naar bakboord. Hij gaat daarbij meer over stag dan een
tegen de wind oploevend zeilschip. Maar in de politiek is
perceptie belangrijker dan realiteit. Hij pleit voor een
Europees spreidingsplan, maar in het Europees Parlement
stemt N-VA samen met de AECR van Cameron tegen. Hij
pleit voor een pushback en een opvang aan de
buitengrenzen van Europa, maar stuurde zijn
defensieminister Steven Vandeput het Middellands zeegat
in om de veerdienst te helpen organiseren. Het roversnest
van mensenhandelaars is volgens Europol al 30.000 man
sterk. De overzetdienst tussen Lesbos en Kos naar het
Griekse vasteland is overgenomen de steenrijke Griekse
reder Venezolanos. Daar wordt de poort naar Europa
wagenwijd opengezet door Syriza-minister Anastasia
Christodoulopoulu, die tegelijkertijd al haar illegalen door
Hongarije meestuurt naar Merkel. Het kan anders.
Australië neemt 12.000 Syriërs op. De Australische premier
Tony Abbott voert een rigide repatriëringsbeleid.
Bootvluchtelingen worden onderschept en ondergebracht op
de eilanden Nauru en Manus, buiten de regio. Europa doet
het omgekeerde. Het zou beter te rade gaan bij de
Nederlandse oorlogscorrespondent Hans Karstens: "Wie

WORK TASK –
Each record above is to be written out again, without any change.

PROBLEM SOLUTION –
naar bakboord. Hij gaat daarbij meer over stag dan een
tegen de wind oploevend zeilschip. Maar in de politiek is
perceptie belangrijker dan realiteit. Hij pleit voor een
Europees spreidingsplan, maar in het Europees Parlement
stemt N-VA samen met de AECR van Cameron tegen. Hij
pleit voor een pushback en een opvang aan de
buitengrenzen van Europa, maar stuurde zijn
defensieminister Steven Vandeput het Middellands zeegat
in om de veerdienst te helpen organiseren. Het roversnest
van mensenhandelaars is volgens Europol al 30.000 man
sterk. De overzetdienst tussen Lesbos en Kos naar het
Griekse vasteland is overgenomen de steenrijke Griekse
reder Venezolanos. Daar wordt de poort naar Europa
wagenwijd opengezet door Syriza-minister Anastasia
Christodoulopoulu, die tegelijkertijd al haar illegalen door
Hongarije meestuurt naar Merkel. Het kan anders.
Australië neemt 12.000 Syriërs op. De Australische premier
Tony Abbott voert een rigide repatriëringsbeleid.
Bootvluchtelingen worden onderschept en ondergebracht op
de eilanden Nauru en Manus, buiten de regio. Europa doet
het omgekeerde. Het zou beter te rade gaan bij de
Nederlandse oorlogscorrespondent Hans Karstens: "Wie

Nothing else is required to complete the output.